Well, it was part of the thought process I
suppose. The squadron was starting to find its own
identity. The same as the men were finding their own identity
and the niche that they had to operate in in that particular
circumstances. I don't think there was any heroics attached to
it at all. It was a case of if you didn't learn and you didn't
beat it, it would beat you, and the realisation that that was the bare
facts of life made you try harder.
The first death in the squadron, 19th of November, we've
worked out. Squadron Leader Heath's, second-in-charge of the
squadron, he didn't come back; first killed in action. How did
that affect the squadron?
Well, it was the first signal that this wasn't games we
were playing. I think, concisely, that could be said to be the
lesson that was learnt from Peter Heath's demise. The gloves
were off and we were into it then.
● ● ●
▸ What is being asked
Retype the squadron interview transcript in full, word for word, including its line breaks. The entries after this interview transcript are independent material.
● ● ●
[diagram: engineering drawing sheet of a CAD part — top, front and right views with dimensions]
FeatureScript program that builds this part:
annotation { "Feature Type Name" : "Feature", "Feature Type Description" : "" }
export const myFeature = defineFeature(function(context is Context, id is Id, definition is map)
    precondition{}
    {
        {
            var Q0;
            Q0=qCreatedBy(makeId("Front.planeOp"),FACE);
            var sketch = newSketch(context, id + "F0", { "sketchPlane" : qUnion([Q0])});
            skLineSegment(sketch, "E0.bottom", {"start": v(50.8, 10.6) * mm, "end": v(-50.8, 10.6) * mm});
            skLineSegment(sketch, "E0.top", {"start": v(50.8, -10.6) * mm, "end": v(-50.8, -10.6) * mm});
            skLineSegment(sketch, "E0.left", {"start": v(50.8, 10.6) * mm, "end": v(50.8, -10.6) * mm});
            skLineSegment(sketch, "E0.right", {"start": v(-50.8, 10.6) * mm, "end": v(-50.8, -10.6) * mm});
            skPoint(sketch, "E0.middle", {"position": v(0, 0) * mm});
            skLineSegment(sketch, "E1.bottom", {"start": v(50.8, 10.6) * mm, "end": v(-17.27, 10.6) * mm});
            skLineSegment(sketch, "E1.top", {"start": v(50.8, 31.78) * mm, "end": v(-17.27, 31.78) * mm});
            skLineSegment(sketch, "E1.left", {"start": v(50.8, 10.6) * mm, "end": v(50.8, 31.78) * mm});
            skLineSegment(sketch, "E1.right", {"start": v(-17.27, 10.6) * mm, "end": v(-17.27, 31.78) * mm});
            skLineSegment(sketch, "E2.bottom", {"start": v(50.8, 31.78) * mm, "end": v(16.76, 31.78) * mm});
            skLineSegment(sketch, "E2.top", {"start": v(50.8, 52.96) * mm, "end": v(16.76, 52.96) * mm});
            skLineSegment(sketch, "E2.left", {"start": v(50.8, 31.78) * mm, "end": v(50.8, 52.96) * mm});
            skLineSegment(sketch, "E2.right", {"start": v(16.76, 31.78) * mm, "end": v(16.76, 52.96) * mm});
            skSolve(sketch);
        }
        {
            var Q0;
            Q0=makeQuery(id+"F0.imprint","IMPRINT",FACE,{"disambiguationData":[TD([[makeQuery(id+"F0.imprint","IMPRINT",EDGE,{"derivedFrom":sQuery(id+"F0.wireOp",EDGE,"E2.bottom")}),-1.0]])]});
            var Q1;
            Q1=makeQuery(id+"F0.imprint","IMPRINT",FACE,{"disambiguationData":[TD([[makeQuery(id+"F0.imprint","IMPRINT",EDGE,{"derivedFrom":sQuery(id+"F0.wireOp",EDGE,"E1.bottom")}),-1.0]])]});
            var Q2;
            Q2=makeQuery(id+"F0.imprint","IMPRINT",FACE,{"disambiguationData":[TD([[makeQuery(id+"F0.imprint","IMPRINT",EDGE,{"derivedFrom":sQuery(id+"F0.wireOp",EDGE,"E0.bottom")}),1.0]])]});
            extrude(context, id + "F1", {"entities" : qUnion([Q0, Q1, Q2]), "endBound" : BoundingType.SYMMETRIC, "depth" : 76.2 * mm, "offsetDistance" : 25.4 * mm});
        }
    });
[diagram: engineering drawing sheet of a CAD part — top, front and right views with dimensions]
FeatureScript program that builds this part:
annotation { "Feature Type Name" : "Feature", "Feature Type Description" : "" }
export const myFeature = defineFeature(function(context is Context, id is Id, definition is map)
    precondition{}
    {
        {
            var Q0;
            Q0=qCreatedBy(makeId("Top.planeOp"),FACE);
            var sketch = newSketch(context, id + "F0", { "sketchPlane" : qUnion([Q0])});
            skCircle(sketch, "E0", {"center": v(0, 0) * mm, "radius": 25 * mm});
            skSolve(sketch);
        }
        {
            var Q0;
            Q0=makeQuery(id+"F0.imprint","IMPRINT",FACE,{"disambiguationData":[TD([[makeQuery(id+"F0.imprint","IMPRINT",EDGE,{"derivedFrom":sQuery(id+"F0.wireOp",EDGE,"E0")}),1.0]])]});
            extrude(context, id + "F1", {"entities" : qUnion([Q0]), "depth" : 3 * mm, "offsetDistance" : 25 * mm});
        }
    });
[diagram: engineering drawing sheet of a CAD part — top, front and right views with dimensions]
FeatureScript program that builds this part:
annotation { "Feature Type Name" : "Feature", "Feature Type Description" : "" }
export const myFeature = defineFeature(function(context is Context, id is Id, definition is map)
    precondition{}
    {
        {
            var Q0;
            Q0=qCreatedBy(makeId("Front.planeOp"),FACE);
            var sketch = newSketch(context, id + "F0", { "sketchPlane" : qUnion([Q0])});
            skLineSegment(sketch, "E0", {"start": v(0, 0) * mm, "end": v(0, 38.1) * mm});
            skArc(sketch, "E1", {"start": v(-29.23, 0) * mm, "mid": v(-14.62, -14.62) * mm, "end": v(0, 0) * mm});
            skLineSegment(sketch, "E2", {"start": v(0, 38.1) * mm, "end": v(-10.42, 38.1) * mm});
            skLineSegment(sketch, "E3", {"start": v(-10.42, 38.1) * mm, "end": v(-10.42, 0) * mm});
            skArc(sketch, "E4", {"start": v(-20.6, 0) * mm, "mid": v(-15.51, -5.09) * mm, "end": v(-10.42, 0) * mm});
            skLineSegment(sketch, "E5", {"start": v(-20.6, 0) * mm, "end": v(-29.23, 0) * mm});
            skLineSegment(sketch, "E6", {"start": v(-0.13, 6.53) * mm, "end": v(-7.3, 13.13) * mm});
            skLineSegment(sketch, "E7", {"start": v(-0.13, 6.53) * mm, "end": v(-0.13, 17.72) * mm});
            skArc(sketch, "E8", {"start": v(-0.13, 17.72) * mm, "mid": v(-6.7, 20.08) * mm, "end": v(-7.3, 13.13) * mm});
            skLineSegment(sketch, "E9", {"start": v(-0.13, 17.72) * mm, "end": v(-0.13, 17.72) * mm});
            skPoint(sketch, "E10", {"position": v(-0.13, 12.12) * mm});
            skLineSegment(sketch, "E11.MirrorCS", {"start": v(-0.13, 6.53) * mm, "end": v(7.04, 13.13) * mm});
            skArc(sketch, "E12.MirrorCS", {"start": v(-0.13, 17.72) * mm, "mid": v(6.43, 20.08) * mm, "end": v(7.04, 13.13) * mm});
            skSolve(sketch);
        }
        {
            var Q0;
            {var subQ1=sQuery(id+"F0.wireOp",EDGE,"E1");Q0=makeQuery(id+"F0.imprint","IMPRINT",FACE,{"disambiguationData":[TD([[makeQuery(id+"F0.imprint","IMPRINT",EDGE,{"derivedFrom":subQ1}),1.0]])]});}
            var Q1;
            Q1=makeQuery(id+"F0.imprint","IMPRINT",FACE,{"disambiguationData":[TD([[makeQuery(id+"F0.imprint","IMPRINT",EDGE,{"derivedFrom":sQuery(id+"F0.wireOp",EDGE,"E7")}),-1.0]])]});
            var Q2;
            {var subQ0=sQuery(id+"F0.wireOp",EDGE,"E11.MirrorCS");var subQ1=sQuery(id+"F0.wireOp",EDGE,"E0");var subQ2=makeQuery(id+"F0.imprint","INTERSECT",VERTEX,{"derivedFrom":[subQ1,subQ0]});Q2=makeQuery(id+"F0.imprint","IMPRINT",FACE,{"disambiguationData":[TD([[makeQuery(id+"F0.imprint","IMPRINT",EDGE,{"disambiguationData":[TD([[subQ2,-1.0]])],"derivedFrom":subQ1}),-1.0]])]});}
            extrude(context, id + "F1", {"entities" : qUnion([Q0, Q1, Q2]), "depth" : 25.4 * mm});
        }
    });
● ● ●
▸ Exercise output
Well, it was part of the thought process I
suppose. The squadron was starting to find its own
identity. The same as the men were finding their own identity
and the niche that they had to operate in in that particular
circumstances. I don't think there was any heroics attached to
it at all. It was a case of if you didn't learn and you didn't
beat it, it would beat you, and the realisation that that was the bare
facts of life made you try harder.
The first death in the squadron, 19th of November, we've
worked out. Squadron Leader Heath's, second-in-charge of the
squadron, he didn't come back; first killed in action. How did
that affect the squadron?
Well, it was the first signal that this wasn't games we
were playing. I think, concisely, that could be said to be the
lesson that was learnt from Peter Heath's demise. The gloves
were off and we were into it then.